Derailed by Transnet
As a recently retired director with 38 years in the heavy engineering manufacturing and service industry in South Africa, I believed I – and many others – could be of service to Transnet.
I’m still very active and had some empathy for Ms Ramos’s challenges, as many years ago South African Railways had funded my degree in engineering and I worked there for a number of years.
The point I made in the letter (delivered by hand) including a comprehensive CV to Transnet was that no matter how balance sheets are restructured, pension funds surpluses reallocated and the many changes to executives, the future of Transnet will be made or broken, based on whether it can provide an efficient, cost competitive transport system with reliable equipment and quality service.
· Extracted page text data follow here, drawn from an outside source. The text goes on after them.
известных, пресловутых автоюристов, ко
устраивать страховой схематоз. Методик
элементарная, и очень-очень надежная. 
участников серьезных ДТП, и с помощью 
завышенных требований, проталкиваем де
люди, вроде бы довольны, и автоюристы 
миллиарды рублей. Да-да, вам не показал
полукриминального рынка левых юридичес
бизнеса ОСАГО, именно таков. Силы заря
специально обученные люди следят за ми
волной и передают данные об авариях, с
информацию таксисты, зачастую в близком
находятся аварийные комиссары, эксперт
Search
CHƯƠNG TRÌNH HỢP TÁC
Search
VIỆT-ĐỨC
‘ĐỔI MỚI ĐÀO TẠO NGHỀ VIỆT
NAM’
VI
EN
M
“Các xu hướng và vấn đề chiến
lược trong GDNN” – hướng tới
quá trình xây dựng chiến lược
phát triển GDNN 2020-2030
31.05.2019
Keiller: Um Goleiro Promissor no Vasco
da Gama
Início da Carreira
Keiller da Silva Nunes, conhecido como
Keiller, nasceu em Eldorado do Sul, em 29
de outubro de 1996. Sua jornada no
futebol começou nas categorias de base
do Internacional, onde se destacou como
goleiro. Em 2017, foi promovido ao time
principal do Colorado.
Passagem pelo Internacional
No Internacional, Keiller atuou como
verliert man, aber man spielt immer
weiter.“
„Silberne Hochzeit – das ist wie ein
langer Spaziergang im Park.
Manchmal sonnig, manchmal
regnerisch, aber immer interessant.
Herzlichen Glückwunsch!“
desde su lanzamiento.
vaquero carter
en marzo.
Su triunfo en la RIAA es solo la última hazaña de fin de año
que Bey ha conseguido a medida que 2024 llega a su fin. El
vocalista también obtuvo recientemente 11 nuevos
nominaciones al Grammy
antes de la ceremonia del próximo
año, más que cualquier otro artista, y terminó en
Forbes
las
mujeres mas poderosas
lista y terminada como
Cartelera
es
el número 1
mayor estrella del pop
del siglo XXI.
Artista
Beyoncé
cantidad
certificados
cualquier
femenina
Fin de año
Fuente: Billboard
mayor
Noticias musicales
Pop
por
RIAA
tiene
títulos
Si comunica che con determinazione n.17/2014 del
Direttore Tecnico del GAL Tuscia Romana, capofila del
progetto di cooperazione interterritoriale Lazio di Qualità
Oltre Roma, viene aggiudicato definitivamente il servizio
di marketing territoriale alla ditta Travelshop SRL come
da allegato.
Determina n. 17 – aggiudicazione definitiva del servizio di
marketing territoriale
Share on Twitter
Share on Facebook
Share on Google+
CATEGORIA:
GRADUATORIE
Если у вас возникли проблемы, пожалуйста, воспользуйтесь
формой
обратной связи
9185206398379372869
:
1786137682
I received a reply from somebody whose name did not appear on the letter and whose signature was illegible saying my letter and CV had been passed on to two named employees and I would be contacted. Surprise! Nothing happened, so after three weeks I decided to call. The letter from Transnet had no telephone number on it. After finding the correct number, it took 20 calls before I got to speak to one of the employees named in their letter. On six attempts the phone was not answered and the balance of the 19 unsuccessful calls resulted in some disembodied voice requesting I leave a message. On the single occasion that I spoke to one of the persons mentioned in the letter, I was fobbed off saying they had no record of my correspondence.
Having been involved with a company doing rebuilding and refurbishing of the Metro Rail fleet over the past few years, I can assure you that the condition that these suburban train sets are in when taken out of service and delivered to the factory makes the worst Hi Ace taxi look like a Rolls-Royce.
Build more roads because it won’t be going on rail.